*** Opening of Source records ***
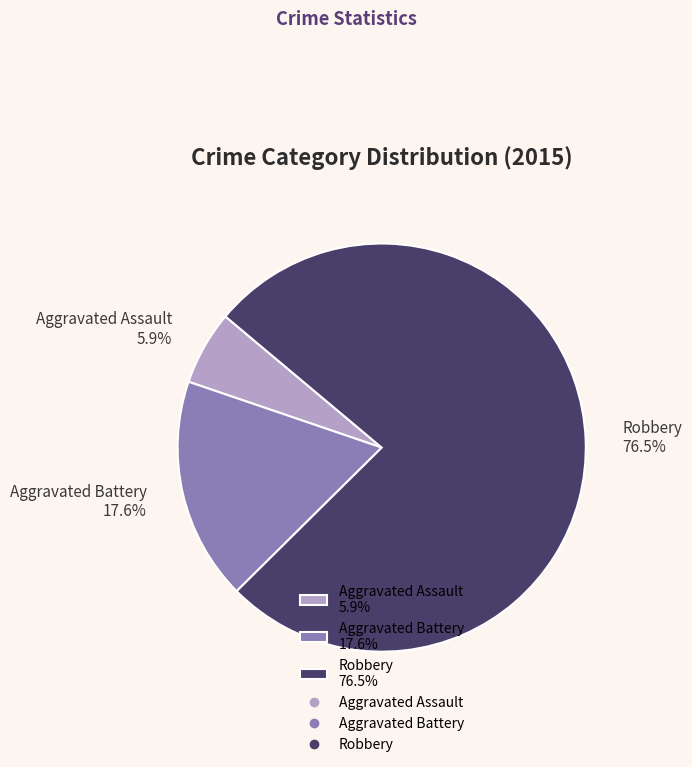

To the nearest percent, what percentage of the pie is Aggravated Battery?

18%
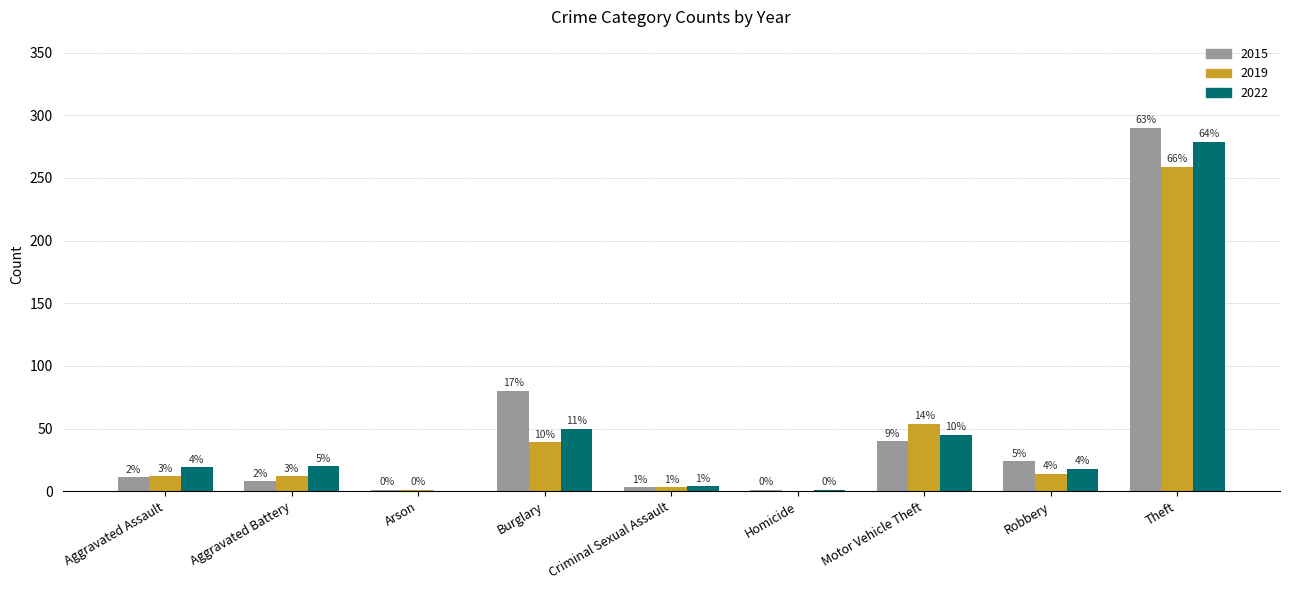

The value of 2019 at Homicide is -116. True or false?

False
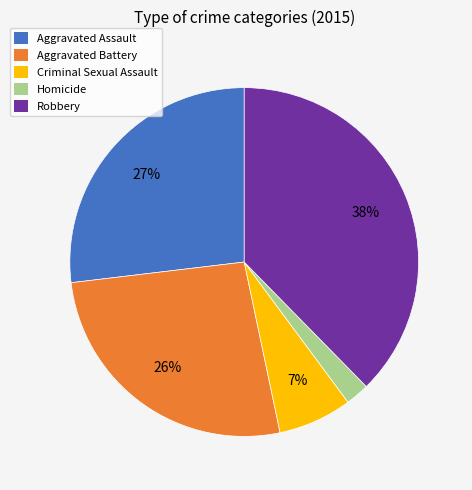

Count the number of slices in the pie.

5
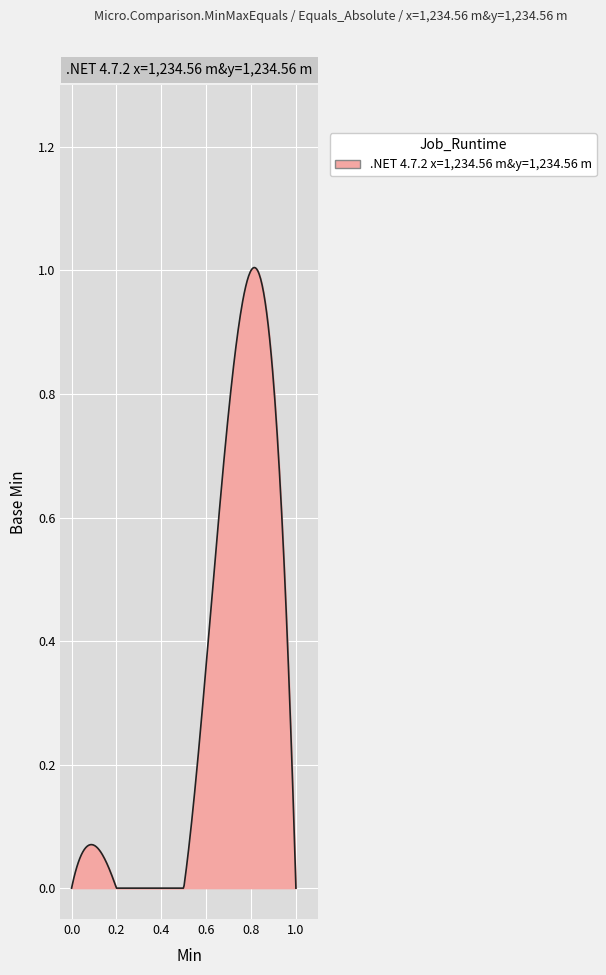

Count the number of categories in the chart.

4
*** Close of Source records ***
Reproduce the rows above, switching every instance of "pie" to "pie chart" and leaving all other text unchanged. Omit the pictures from your copy.

To the nearest percent, what percentage of the pie chart is Aggravated Battery?

18%

The value of 2019 at Homicide is -116. True or false?

False

Count the number of slices in the pie chart.

5

Count the number of categories in the chart.

4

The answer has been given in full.